Records from a dataset

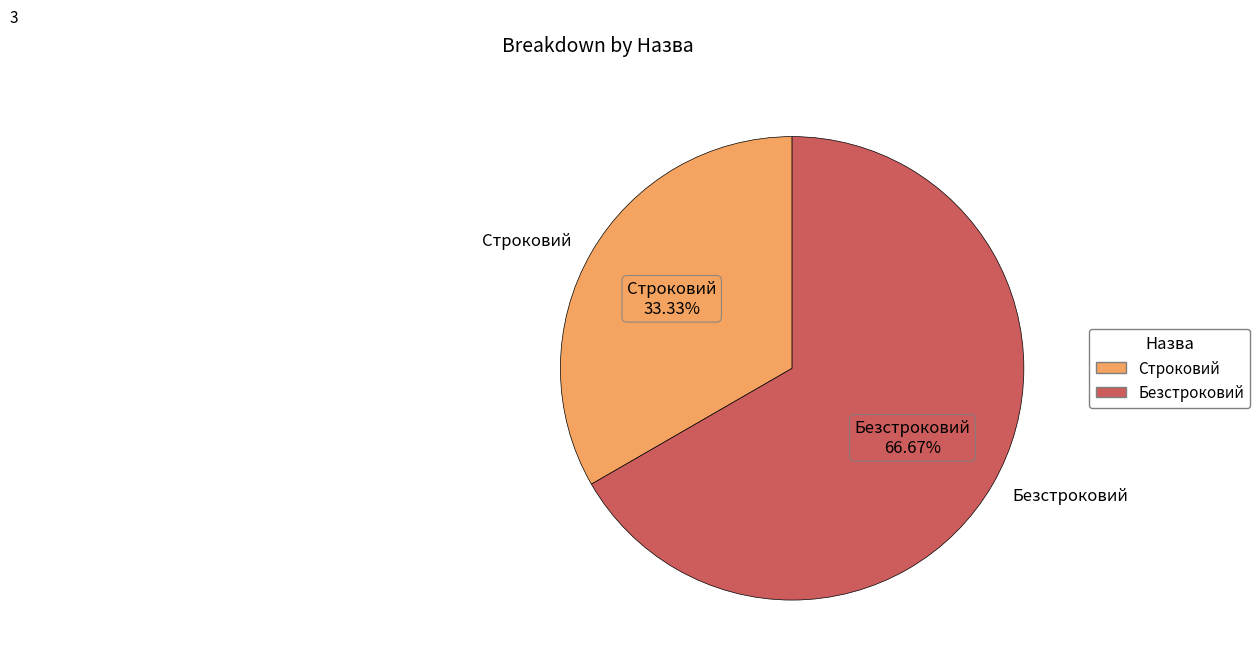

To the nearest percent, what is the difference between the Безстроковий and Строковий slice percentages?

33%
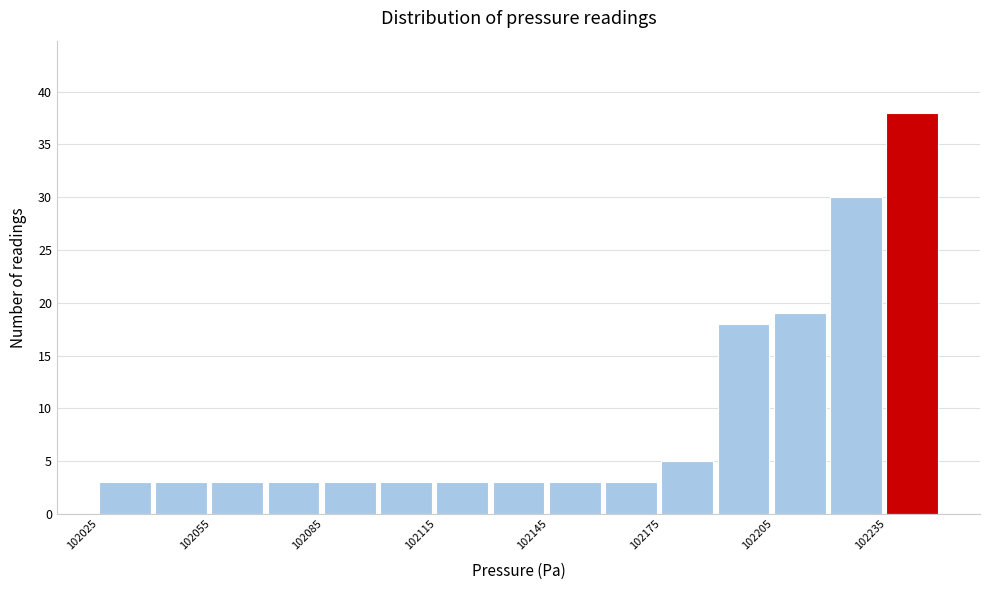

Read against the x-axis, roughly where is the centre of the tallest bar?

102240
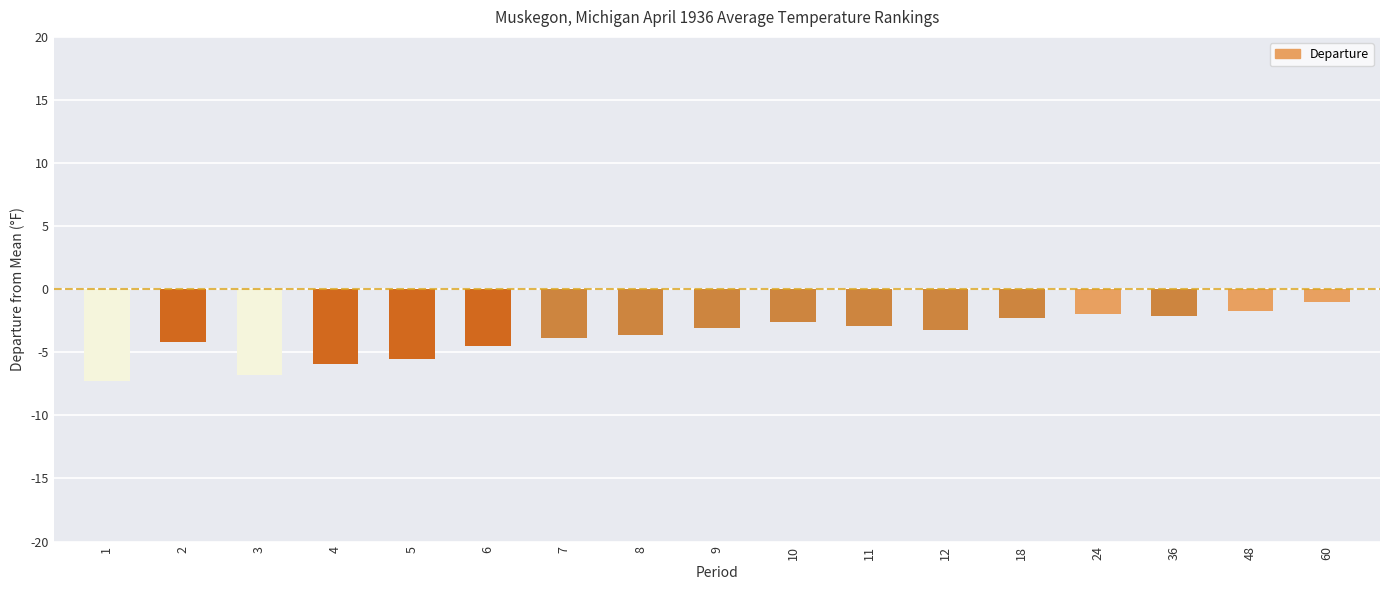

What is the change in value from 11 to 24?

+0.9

● **Assigned task**
Give all the records above again with "gap" put in place of "difference" and nothing else changed. Leave the pictures out.

● **Worked solution**
To the nearest percent, what is the gap between the Безстроковий and Строковий slice percentages?

33%

Read against the x-axis, roughly where is the centre of the tallest bar?

102240

What is the change in value from 11 to 24?

+0.9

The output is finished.